In an ordinary purchase transaction, the thing is paid for and the buyer receives the product directly. However, such business opportunities are not always possible for commodities or agricultural products. Therefore, forward transactions are often concluded in these cases. Today, these can be used by investors both over the counter and on the stock exchange to make profits.
A forward transaction is a trade in securities, commodities, foreign exchange or goods, the purchase contract of which must only be fulfilled at a time in the future. Another term for forward transaction is "time transaction". If only goods are traded via futures contracts, the term "commodity futures" is also used.
The English terms "future" or "forward" are also frequently used. Forward transactions can be carried out both on the stock exchange and over the counter. If two partners find each other outside an exchange, they can theoretically turn any trade into a forward transaction.
The forward transaction differs from a CFD in Exness broker in that the fulfilment of the contract is postponed to the future. In a spot transaction, the goods or securities are paid for immediately upon receipt.
Forward transactions in everyday practice
In everyday practice, forward transactions can be compared to a purchase on account for a product that has yet to be created. One contracting party must deliver the goods in the future, while the buyer must also pay for the product in the future, subject to a certain deadline.
Long tradition as a financial instrument
The origin of forward transactions goes back to Amsterdam in the 16th century. The metropolis developed into a centre for trading in futures contracts. These contracts were important to hedge the purchase of raw materials in overseas territories as well as for tulips.

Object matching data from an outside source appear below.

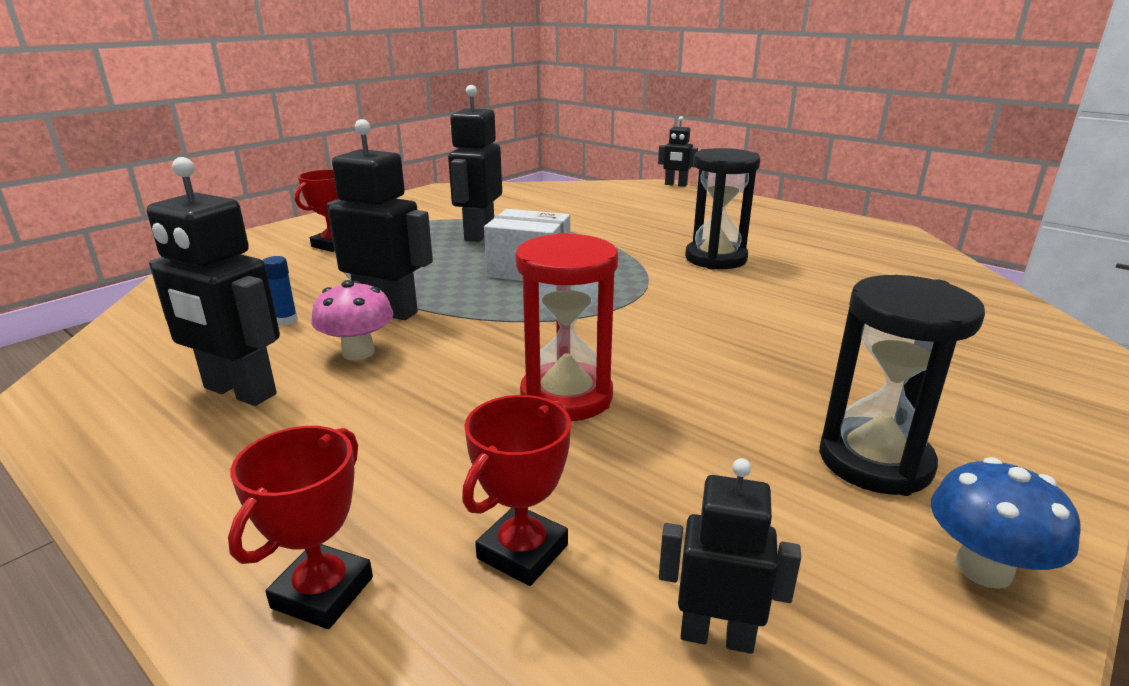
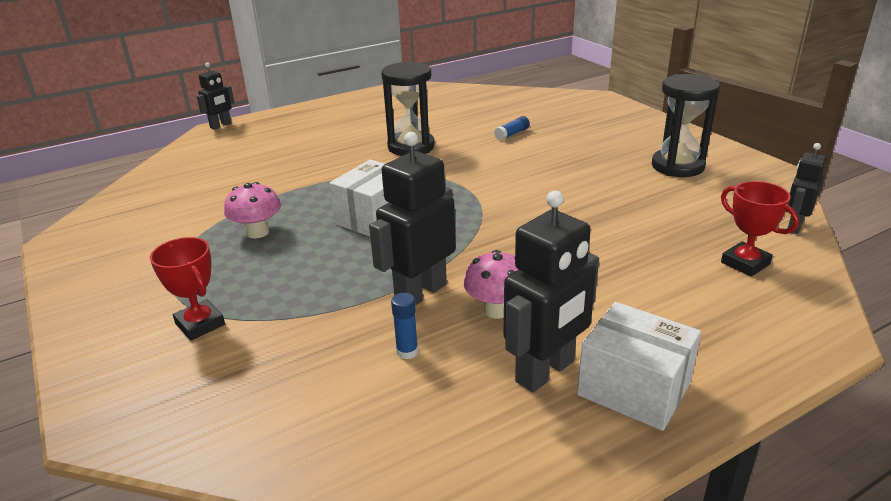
camera: 70 degrees left, 5 degrees up
red trophy [228,426,373,629] -> none
black robot [448,85,502,242] -> pink mushroom [224,182,281,238]
red hourglass [515,233,618,421] -> none
blue mushroom [931,457,1081,589] -> none
none -> blue glue stick [494,116,530,141]
none -> white box [577,302,701,431]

A first pure futures exchange was created in 1732 in Osaka, Japan. Rice was the main commodity traded. The New York Stock Exchange started trading in coffee futures in 1880, Hamburg followed suit only seven years later. The aim here was to mitigate price risks, especially in coffee trading.
The purpose of futures trading
Basically, three purposes can be linked to forward transactions:
- Hedging: In this case, futures are used to minimise financial risks when buying goods or securities.
- Trading: In this variant, options become a speculative object in which the buyer and seller bet on price differences.
- Arbitrage: If futures are used in this sense, the focus is primarily on exploiting price differences on different markets.
There is no generally binding legal regulation of forward transactions in Europe. Instead, they are mentioned in individual laws such as the Banking Act or the Securities Trading Act. Forward transactions are classified as derivatives.